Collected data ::
+--

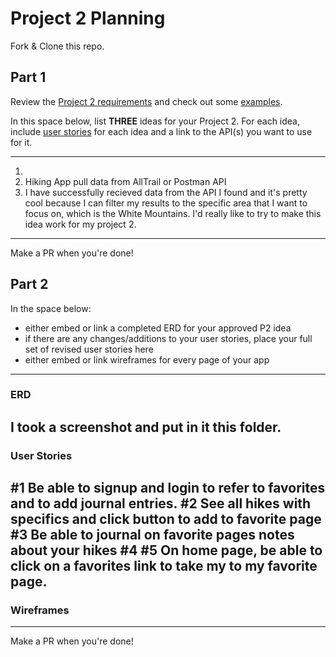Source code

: # Project 2 Planning

Fork & Clone this repo.

## Part 1

Review the [Project 2 requirements](https://tmdarneille.gitbook.io/seirfx/11-projects/project-2#project-feedback-evaluation) and check out some [examples](https://tmdarneille.gitbook.io/seirfx/11-projects/past-projects/project2).

In this space below, list **THREE** ideas for your Project 2. For each idea, include [user stories](https://revelry.co/user-stories-that-dont-suck/) for each idea and a link to the API(s) you want to use for it.

--------------------------------------------------------
1. 
2. Hiking App pull data from AllTrail or Postman API
3. I have successfully recieved data from the API I found and it's pretty cool because I can filter my results to the 
specific area that I want to focus on, which is the White Mountains. I'd really like to try to make this idea work for my project 2. 
---------------------------------------------------------

Make a PR when you're done!



## Part 2

In the space below:
* either embed or link a completed ERD for your approved P2 idea
* if there are any changes/additions to your user stories, place your full set of revised user stories here
* either embed or link wireframes for every page of your app

----------------------------------------------------------
### ERD
I took a screenshot and put in it this folder. 
----------------------------------------------------------
### User Stories
#1 Be able to signup and login to refer to favorites and to add journal entries.
#2 See all hikes with specifics and click button to add to favorite page
#3 Be able to journal on favorite pages notes about your hikes
#4 
#5 On home page, be able to click on a favorites link to take my to my favorite page.
----------------------------------------------------------
### Wireframes

----------------------------------------------------------

Make a PR when you're done!
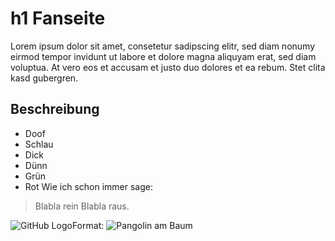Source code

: # h1 Fanseite
Lorem ipsum dolor sit amet, consetetur sadipscing elitr, sed diam nonumy eirmod tempor invidunt ut labore et dolore magna aliquyam erat, sed diam voluptua. At vero eos et accusam et justo duo dolores et ea rebum. Stet clita kasd gubergren.
## Beschreibung
* Doof
* Schlau
* Dick
* Dünn
* Grün
* Rot
Wie ich schon immer sage:
> Blabla rein
> Blabla raus.

![GitHub Logo](https://de.wikipedia.org/wiki/Schuppentiere#/media/Datei:Pangolin_borneo.jpg)Format: ![Pangolin am Baum](https://de.wikipedia.org/wiki/Schuppentiere#/media/Datei:Pangolin_borneo.jpg)

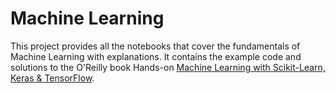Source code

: # Machine Learning
This project provides all the notebooks that cover the fundamentals of Machine Learning with explanations. It contains the example code and solutions to the  O'Reilly book Hands-on <a href="https://www.amazon.com/_/dp/1491962291?tag=oreilly20-20">Machine Learning with Scikit-Learn, Keras & TensorFlow</a>.
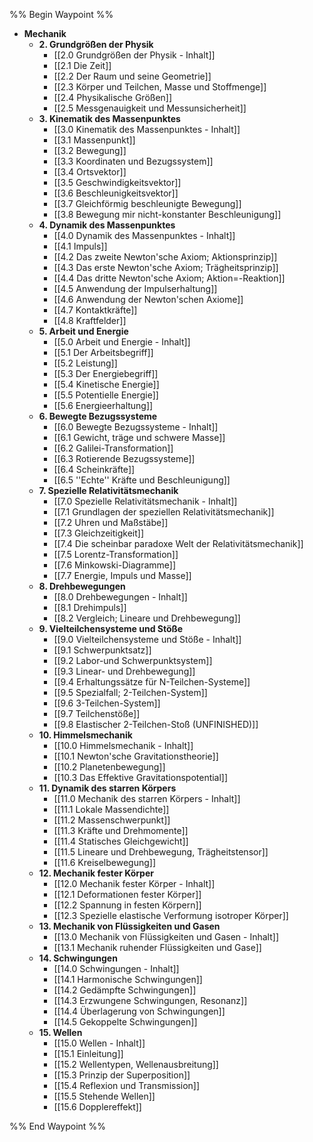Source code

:%% Begin Waypoint %%
- **Mechanik**
	- **2. Grundgrößen der Physik**
		- [[2.0 Grundgrößen der Physik - Inhalt]]
		- [[2.1 Die Zeit]]
		- [[2.2 Der Raum und seine Geometrie]]
		- [[2.3 Körper und Teilchen, Masse und Stoffmenge]]
		- [[2.4 Physikalische Größen]]
		- [[2.5 Messgenauigkeit und Messunsicherheit]]
	- **3. Kinematik des Massenpunktes**
		- [[3.0 Kinematik des Massenpunktes - Inhalt]]
		- [[3.1 Massenpunkt]]
		- [[3.2 Bewegung]]
		- [[3.3 Koordinaten und Bezugssystem]]
		- [[3.4 Ortsvektor]]
		- [[3.5 Geschwindigkeitsvektor]]
		- [[3.6 Beschleunigkeitsvektor]]
		- [[3.7 Gleichförmig beschleunigte Bewegung]]
		- [[3.8 Bewegung mir nicht-konstanter Beschleunigung]]
	- **4. Dynamik des Massenpunktes**
		- [[4.0 Dynamik des Massenpunktes - Inhalt]]
		- [[4.1 Impuls]]
		- [[4.2 Das zweite Newton'sche Axiom;  Aktionsprinzip]]
		- [[4.3 Das erste Newton'sche Axiom; Trägheitsprinzip]]
		- [[4.4 Das dritte Newton'sche Axiom; Aktion=-Reaktion]]
		- [[4.5 Anwendung der Impulserhaltung]]
		- [[4.6 Anwendung der Newton'schen Axiome]]
		- [[4.7 Kontaktkräfte]]
		- [[4.8 Kraftfelder]]
	- **5. Arbeit und Energie**
		- [[5.0 Arbeit und Energie - Inhalt]]
		- [[5.1 Der Arbeitsbegriff]]
		- [[5.2 Leistung]]
		- [[5.3 Der Energiebegriff]]
		- [[5.4 Kinetische Energie]]
		- [[5.5 Potentielle Energie]]
		- [[5.6 Energieerhaltung]]
	- **6. Bewegte Bezugssysteme**
		- [[6.0 Bewegte Bezugssysteme - Inhalt]]
		- [[6.1 Gewicht, träge und schwere Masse]]
		- [[6.2 Galilei-Transformation]]
		- [[6.3 Rotierende Bezugssysteme]]
		- [[6.4 Scheinkräfte]]
		- [[6.5 ''Echte'' Kräfte und Beschleunigung]]
	- **7. Spezielle Relativitätsmechanik**
		- [[7.0 Spezielle Relativitätsmechanik - Inhalt]]
		- [[7.1 Grundlagen der speziellen Relativitätsmechanik]]
		- [[7.2 Uhren und Maßstäbe]]
		- [[7.3 Gleichzeitigkeit]]
		- [[7.4 Die scheinbar paradoxe Welt der Relativitätsmechanik]]
		- [[7.5 Lorentz-Transformation]]
		- [[7.6 Minkowski-Diagramme]]
		- [[7.7 Energie, Impuls und Masse]]
	- **8. Drehbewegungen**
		- [[8.0 Drehbewegungen - Inhalt]]
		- [[8.1 Drehimpuls]]
		- [[8.2 Vergleich; Lineare und Drehbewegung]]
	- **9. Vielteilchensysteme und Stöße**
		- [[9.0 Vielteilchensysteme und Stöße - Inhalt]]
		- [[9.1 Schwerpunktsatz]]
		- [[9.2 Labor-und Schwerpunktsystem]]
		- [[9.3 Linear- und Drehbewegung]]
		- [[9.4 Erhaltungssätze für N-Teilchen-Systeme]]
		- [[9.5 Spezialfall; 2-Teilchen-System]]
		- [[9.6 3-Teilchen-System]]
		- [[9.7 Teilchenstöße]]
		- [[9.8 Elastischer 2-Teilchen-Stoß (UNFINISHED)]]
	- **10. Himmelsmechanik**
		- [[10.0 Himmelsmechanik - Inhalt]]
		- [[10.1 Newton'sche Gravitationstheorie]]
		- [[10.2 Planetenbewegung]]
		- [[10.3 Das Effektive Gravitationspotential]]
	- **11. Dynamik des starren Körpers**
		- [[11.0 Mechanik des starren Körpers - Inhalt]]
		- [[11.1 Lokale Massendichte]]
		- [[11.2 Massenschwerpunkt]]
		- [[11.3 Kräfte und Drehmomente]]
		- [[11.4 Statisches Gleichgewicht]]
		- [[11.5 Lineare und Drehbewegung, Trägheitstensor]]
		- [[11.6 Kreiselbewegung]]
	- **12. Mechanik fester Körper**
		- [[12.0 Mechanik fester Körper - Inhalt]]
		- [[12.1 Deformationen fester Körper]]
		- [[12.2 Spannung in festen Körpern]]
		- [[12.3 Spezielle elastische Verformung isotroper Körper]]
	- **13. Mechanik von Flüssigkeiten und Gasen**
		- [[13.0 Mechanik von Flüssigkeiten und Gasen - Inhalt]]
		- [[13.1 Mechanik ruhender Flüssigkeiten und Gase]]
	- **14. Schwingungen**
		- [[14.0 Schwingungen - Inhalt]]
		- [[14.1 Harmonische Schwingungen]]
		- [[14.2 Gedämpfte Schwingungen]]
		- [[14.3 Erzwungene Schwingungen, Resonanz]]
		- [[14.4 Überlagerung von Schwingungen]]
		- [[14.5 Gekoppelte Schwingungen]]
	- **15. Wellen**
		- [[15.0 Wellen - Inhalt]]
		- [[15.1 Einleitung]]
		- [[15.2 Wellentypen, Wellenausbreitung]]
		- [[15.3 Prinzip der Superposition]]
		- [[15.4 Reflexion und Transmission]]
		- [[15.5 Stehende Wellen]]
		- [[15.6 Dopplereffekt]]

%% End Waypoint %%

+--

Work order :: Please give an exact copy of the lines above, beginning with the line containing "- [[10.2 Planetenbewegung]]" and running through the line containing "- [[12.1 Deformationen fester Körper]]", and of no other lines.

Response box ::
		- [[10.2 Planetenbewegung]]
		- [[10.3 Das Effektive Gravitationspotential]]
	- **11. Dynamik des starren Körpers**
		- [[11.0 Mechanik des starren Körpers - Inhalt]]
		- [[11.1 Lokale Massendichte]]
		- [[11.2 Massenschwerpunkt]]
		- [[11.3 Kräfte und Drehmomente]]
		- [[11.4 Statisches Gleichgewicht]]
		- [[11.5 Lineare und Drehbewegung, Trägheitstensor]]
		- [[11.6 Kreiselbewegung]]
	- **12. Mechanik fester Körper**
		- [[12.0 Mechanik fester Körper - Inhalt]]
		- [[12.1 Deformationen fester Körper]]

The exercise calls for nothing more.